After two weeks of alpine wanderings, home again. We've seen lovely South-Tirolean houses full of flowers, "tüchtig" kitchen gardens, and naturally a lot of well known and also some new alpine plants on the brink of snowfields and glaciers. But foregoing this, we visited the Rosarium of Baden bei Wien which was also an unforgettable experience. Although this blog refers to our "garden", I think I will tell and show more about these places when I will be ready with picture selection.

During these weeks our plants were watered by a kind relative of us, who was keeping to my instructions put on every single plant!

It's funny that the alpines seemed to tolerate better the absence of the "baas" then the others.
The Petunia has become leggy and with very few flowers. After a lot of cosmetics is still does not look too well. Well, I tried Petunia the first time this year :)



Neither the Nemesia did fulfill my expectations. Yes, it lives and blooms, but I hoped for a larger clump filled with flowers by midsummer...



Regarding the perennials, the sempervivums are now on the top:


Looking from close, the flowers are really like some jewels:





Habranthus robustus is also flowering, but not too intensive...



Cyclamen purpurascens is just beginning. The florist's Cyclamen persicum, instead of summer dormancy, is in full bloom. Maybe because of the cold at early summer. I must repot it in full flower...



Campanula portenschlagiana and C. raddeana still have some flowers and buds, though not too much.
And Daphne sericea, shown already in April, has all the time some flowers:



3/22/2010

Repotting Bulbs

On this weekend I repotted the two bulbous plants which are not hardy here (at least in pot). They usually overwinter in their pot in the cellar, in dry conditions. In early spring I repot them, water and wait for the new shoots to water again. After the repotting they are placed in the more luminous but cool staircase until May when they take up their places on the balcony.

The truth is that I make every year another potting mix, because I don't like to tear about for ingredients so I mix it from what I have at home. Important is to contain some nutrients and to have good drainage. This year's potting compost: 
  • 1 part humus bought from nursery
  • 1 part ready made, peat based, "general" potting compost also from nursery + some old compost
  • 2 parts perlite


Habranthus robustus

Two years ago I've got 5 bulbs from a kind old lady also living in this house. Alas, she is so kind that she waters sometimes the bulb pot in the cellar during the winter. So the bulbs cannot really go dormant, they have some green shoots all the winter. I am not happy with this, because the repotting is more difficult and I think this is the reason why the bulbs do not flower as abundantly as they should.  
She's bulbs are in a more shallow window box and the compost not covered with grit as mine, so she gives them water for the compost not to dry out completely. I told her already two times to leave alone my pot but it was to no effect :)

From the 5 flowering sized bulbs I have already 10 and also many little new bulbs (on the left picture).


Nerine bowdenii

This plant comes from our Vera Csapody Hardy Plant Society.
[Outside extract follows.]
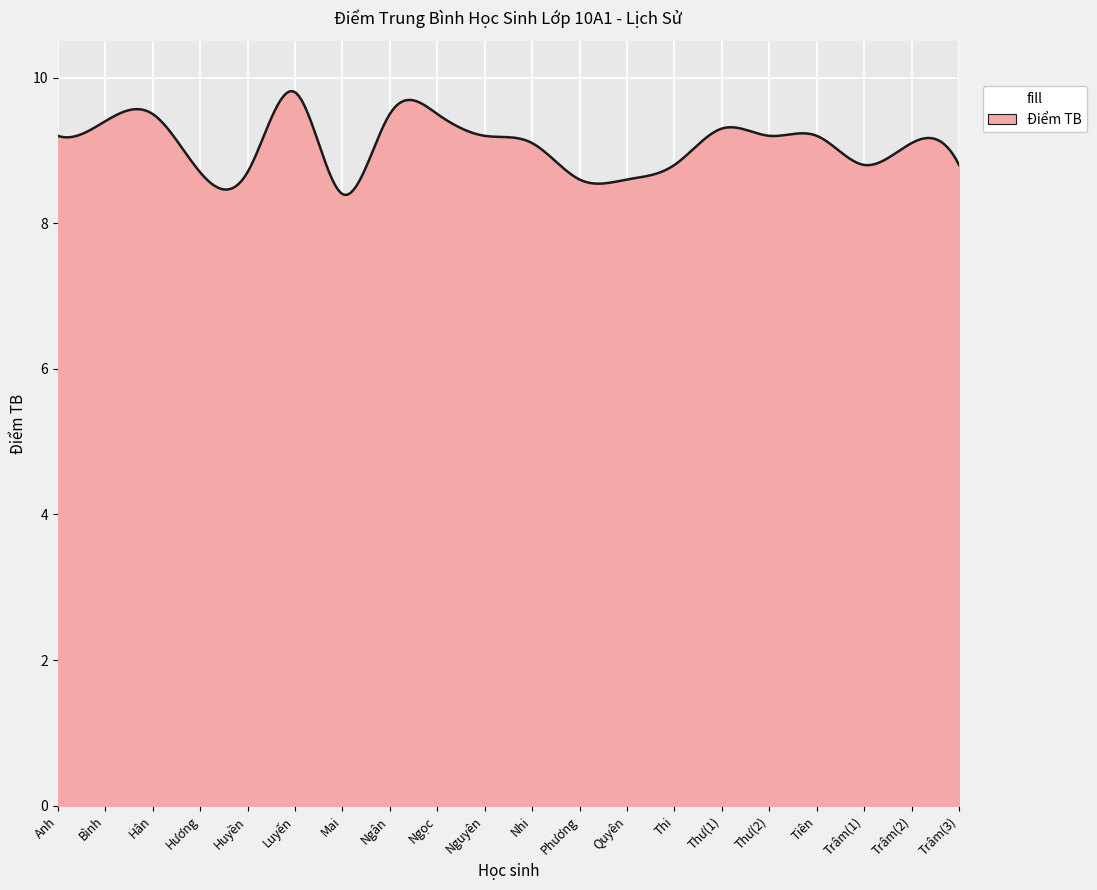

What is the smallest value displayed?

8.4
I've got two not flowering sized (min 12 cm circumference) bulbs last spring. Now I have 2 flowering sized and 3 little bulbs with healty roots.

There is an interesting point with the Nerine. In Hungary it is not really hardy, Hungarian books say that it must be planted deep to overwinter safely. BUT, I've read some English opinions that it will not flower when planted deep in the soil, and that the upper 1/3 part of the bulb must be out of compost just like Amaryllis, because it needs much air. As I grow it in pot and put it inside for winter, I follow this latter method and we will see. The upper 1/3 part is covered only with grit.

I always cover the compost in every pot with grit or pine bark. It depends on what passes more for the plant in question. It looks nicer than bold compost and is drying out more slowly. And it is also easier to water. The weeds come out anyway, covered or not. Mosses we don't quite have at our balcony, it is too hot and dry for them.